### Verilen metin
Paylaş
Akıl, insana verilmiş en öncelikli delil ve göstergedir.
Akıl, Allah’ın açık bir ayetidir.
Allah, akıl ayetini, indirdiği ayetler yani vahiy ile ve evrende yarattığı ayetler yani bilim ile uyumlu kılmıştır.
Yaratılışımıza kodlamış olduğu bilgi ve din ayetlerini bize hatırlatmak için bize vahiy ayetlerini bildirmiştir. Yani aklımızı işletelim ve özümüzden sapmayalım diye bize uyarılarda bulunmuştur.
Aklımızı kullanmadan vahyi anlamamız, en temel varoluşsal sorularımız ile ilgili sorgulamalar yapmamız ve hayatı anlamlandırmamız mümkün değildir.
KULLANILMAYAN AKIL KÖRELİR
Akıl ayetini inkâr eden ya da görmezden gelen biri, Allah’ın indirdiği ve evrende yarattığı ayetleri anlayamaz. Hikmetlerini kavrayamaz.

### Yapılacak görevler
- A) Akıl üzerine metindeki "Akıl, Allah’ın açık bir ayetidir." cümlesini İngilizceye çevirin.
- B) Akıl üzerine metne göre Allah vahiy ayetlerini bize ne için bildirmiştir?
- C) Akıl üzerine metni son cümlesinden itibaren sürdürün.

### Kayıt alıntıları
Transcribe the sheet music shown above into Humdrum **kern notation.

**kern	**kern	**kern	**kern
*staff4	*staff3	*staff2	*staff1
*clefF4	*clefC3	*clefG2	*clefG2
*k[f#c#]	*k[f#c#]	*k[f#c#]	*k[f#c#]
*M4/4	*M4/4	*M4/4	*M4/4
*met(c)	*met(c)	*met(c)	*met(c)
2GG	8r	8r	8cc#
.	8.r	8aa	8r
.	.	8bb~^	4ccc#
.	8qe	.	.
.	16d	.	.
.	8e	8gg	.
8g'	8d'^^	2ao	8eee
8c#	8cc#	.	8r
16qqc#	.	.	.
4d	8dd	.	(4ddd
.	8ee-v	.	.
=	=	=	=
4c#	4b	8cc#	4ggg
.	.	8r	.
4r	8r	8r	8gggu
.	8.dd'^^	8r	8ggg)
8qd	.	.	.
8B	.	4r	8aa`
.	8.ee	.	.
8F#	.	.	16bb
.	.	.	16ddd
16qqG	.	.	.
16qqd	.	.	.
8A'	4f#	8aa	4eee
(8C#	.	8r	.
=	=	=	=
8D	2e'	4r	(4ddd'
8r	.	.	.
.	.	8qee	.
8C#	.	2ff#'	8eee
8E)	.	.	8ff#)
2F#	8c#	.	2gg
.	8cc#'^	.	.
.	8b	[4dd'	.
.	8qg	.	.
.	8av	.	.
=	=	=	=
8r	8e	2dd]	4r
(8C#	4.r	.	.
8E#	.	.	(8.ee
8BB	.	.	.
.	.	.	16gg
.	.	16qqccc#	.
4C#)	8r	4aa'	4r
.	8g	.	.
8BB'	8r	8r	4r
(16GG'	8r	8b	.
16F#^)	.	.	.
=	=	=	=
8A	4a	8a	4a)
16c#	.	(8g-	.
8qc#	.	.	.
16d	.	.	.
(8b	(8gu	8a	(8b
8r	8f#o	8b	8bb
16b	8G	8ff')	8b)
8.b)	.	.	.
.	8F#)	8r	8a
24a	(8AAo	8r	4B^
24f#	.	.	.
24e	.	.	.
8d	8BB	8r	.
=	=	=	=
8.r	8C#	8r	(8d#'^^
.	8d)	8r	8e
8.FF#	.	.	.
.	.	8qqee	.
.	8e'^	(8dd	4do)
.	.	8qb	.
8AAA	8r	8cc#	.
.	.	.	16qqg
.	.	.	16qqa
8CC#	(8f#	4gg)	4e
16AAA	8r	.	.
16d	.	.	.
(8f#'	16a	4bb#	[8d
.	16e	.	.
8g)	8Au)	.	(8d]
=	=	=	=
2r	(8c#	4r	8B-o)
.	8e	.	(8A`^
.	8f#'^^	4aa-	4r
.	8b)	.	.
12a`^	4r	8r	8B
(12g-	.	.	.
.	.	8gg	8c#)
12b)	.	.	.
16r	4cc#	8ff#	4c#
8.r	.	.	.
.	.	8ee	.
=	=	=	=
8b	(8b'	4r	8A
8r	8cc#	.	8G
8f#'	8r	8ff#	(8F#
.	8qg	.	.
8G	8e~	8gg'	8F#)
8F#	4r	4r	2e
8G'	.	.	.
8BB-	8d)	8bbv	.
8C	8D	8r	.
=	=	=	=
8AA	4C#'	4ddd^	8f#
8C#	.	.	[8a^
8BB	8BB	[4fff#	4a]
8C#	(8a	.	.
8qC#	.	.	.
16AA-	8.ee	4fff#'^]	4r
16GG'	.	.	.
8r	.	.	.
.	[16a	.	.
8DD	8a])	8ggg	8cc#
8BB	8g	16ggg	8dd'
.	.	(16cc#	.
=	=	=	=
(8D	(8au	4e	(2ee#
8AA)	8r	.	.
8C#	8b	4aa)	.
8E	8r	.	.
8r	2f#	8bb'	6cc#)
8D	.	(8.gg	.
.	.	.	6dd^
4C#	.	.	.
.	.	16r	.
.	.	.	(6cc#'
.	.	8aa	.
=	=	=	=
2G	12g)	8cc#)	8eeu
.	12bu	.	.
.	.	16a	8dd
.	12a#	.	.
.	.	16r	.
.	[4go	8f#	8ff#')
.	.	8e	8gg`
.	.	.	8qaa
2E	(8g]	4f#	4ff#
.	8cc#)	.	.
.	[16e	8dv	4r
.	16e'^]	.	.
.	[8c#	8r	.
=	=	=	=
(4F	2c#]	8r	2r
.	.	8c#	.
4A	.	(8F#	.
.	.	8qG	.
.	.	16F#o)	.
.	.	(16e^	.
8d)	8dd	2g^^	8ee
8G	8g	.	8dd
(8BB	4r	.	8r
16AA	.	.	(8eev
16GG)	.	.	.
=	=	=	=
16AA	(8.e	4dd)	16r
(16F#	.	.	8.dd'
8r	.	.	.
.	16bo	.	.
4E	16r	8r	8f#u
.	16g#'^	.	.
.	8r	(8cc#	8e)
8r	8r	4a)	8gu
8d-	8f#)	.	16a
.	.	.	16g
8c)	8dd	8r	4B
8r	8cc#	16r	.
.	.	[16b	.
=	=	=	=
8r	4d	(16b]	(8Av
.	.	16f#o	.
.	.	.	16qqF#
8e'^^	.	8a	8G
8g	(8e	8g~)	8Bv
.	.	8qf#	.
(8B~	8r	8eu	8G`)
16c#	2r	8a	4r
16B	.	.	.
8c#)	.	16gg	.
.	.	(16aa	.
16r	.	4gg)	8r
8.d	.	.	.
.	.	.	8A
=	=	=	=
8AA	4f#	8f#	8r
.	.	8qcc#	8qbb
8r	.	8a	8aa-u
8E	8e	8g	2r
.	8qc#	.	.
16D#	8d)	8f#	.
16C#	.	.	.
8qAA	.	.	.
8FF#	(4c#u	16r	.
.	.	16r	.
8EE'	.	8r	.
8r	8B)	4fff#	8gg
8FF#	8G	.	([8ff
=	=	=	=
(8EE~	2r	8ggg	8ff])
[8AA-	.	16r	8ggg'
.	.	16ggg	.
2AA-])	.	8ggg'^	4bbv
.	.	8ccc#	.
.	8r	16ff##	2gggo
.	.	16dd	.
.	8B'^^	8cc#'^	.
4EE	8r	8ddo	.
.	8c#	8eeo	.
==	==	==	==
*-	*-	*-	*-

### Görev yanıtları
- A) Reason is a clear sign of God.

- B) Yaratılışımıza kodlamış olduğu bilgi ve din ayetlerini bize hatırlatmak için.

- C)
Allah insana akıl melekesini vermiş, onu gerektiği gibi kullanmadığımız zaman ne hale geleceğimizi bildirmiş ancak kullanımını kişinin kendisine bırakmıştır. Aklı kullanma yeteneği, bir spor dalında ya da herhangi bir enstrüman kullanımında kişinin kendisini geliştirmesi gibi geliştirilebilen ya da gerektiği gibi kullanılmadıkça körelen bir yetenektir.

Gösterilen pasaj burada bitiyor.